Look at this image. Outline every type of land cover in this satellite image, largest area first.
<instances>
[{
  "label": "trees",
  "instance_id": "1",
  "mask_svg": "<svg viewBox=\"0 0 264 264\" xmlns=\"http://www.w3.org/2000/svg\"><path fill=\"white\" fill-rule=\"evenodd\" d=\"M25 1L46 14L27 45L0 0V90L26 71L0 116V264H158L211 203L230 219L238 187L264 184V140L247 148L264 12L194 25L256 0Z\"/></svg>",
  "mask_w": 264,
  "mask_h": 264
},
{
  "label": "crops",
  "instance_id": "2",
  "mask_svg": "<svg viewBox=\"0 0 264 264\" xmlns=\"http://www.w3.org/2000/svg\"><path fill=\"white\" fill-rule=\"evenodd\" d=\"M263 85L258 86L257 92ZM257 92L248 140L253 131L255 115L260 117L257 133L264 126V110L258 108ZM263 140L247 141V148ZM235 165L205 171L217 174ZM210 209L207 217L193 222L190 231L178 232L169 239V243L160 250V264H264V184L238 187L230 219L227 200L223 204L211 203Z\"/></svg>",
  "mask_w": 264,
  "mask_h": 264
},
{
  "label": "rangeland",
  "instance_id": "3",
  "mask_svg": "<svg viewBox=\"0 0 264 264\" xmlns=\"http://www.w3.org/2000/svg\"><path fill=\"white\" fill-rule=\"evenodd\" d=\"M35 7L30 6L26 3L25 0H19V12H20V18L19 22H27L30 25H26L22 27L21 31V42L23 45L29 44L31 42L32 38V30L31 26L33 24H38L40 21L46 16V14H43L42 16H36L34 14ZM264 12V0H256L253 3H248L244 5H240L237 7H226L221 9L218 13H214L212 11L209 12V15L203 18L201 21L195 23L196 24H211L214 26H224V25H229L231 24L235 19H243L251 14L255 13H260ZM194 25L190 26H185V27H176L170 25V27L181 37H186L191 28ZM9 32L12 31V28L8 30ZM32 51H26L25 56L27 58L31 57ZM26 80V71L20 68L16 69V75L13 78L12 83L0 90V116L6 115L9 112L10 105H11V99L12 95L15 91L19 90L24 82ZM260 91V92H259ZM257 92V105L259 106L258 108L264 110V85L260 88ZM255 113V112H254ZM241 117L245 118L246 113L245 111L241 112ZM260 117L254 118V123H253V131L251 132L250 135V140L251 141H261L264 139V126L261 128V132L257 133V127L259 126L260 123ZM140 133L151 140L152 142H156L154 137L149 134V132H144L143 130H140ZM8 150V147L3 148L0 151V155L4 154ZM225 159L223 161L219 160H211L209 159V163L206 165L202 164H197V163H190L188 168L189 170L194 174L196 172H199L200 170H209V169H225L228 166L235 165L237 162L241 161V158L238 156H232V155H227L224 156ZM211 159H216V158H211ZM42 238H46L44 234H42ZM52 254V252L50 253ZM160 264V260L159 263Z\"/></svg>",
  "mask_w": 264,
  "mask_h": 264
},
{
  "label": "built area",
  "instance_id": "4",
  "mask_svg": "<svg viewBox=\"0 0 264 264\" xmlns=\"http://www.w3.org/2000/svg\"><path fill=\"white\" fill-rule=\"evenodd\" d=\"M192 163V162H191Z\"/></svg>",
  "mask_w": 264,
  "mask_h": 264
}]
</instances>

● **What you need to do**
Please give only the number of lines in the records that contain the string "area", counting case as significant.

● **Task answer**
2